■ **What is needed**
List, in order of appearance, every dollar amount given in the news excerpt about Amp'd Mobile's bankruptcy filing. Include an amount again if it appears more than once.

■ **Document excerpt**
⟨

Mobile virtual network operator Amp'd Mobile quietly filed for Chapter 11 bankruptcy protection late Friday night, announcing the move on its website. The Chapter 11 filing follows weeks of rumors concerning the fate of founder and CEO Peter Adderton, who reportedly exited the company following a rift with directors; Amp'd said in a statement issued over the weekend that its "senior management team remains largely intact."
Despite more than $360 million in venture capital financing and subscriber totals closing in on the 200,000 mark, Amp'd is over $100 million in debt, owing $33 million to Verizon Wireless for network operations and $16.4 million to Motorola for handsets. The Chapter 11 petition, filed in U.S. Bankruptcy Court in Delaware, is likely to erase that debt, but will also wipe out ownership stakes and preferred stock held by investors and content partners like MTV and Universal Music.
In an interview with The Wall Street Journal, Amp'd president Bill Stone said the filing was forced by the MVNO's inability to keep up with its growth over the past six to eight months: "We are pretty confident we'll come out stronger," he added. But the filing nevertheless follows in the wake of growing concern over the continued viability of the MVNO market--in the fall of 2006, parent company Walt Disney shuttered its much-hyped Mobile ESPN service, and other MVNOs are struggling as well. According to Korean carrier SK Telecom, Helio--the U.S. service it launched in partnership with Internet service provider EarthLink--is expected to report losses between $330 million and $360 million in 2007, despite a subscriber base anticipated to grow to 250,000 by year's end.

⟩

Pose estimation data:

⟨

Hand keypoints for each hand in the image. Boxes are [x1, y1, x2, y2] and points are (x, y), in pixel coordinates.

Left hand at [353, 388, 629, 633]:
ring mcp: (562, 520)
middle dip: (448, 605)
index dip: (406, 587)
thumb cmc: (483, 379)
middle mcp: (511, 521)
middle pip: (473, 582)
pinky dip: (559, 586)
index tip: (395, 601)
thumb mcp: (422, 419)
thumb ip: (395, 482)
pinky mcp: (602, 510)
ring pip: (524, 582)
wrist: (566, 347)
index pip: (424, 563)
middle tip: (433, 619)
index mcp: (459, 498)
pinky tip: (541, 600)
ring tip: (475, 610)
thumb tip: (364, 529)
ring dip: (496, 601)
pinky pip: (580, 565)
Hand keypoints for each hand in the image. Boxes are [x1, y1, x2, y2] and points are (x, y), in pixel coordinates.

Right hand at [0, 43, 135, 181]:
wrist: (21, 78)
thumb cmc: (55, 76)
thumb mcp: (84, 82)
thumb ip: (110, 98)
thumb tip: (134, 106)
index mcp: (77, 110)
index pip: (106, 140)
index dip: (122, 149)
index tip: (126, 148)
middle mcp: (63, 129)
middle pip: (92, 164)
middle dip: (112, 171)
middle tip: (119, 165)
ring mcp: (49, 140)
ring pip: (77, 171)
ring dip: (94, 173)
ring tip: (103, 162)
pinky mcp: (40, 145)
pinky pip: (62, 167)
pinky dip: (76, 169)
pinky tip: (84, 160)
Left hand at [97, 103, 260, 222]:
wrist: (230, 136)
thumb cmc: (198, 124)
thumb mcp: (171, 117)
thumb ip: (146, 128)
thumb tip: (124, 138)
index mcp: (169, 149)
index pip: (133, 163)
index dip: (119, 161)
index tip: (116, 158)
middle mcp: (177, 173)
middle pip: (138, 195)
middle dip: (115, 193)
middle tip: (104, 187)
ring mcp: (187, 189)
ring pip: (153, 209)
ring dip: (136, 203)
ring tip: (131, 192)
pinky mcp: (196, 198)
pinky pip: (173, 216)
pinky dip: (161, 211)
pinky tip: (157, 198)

⟩

■ **Exercise response**
$360 million
$100 million
$33 million
$16.4 million
$330 million
$360 million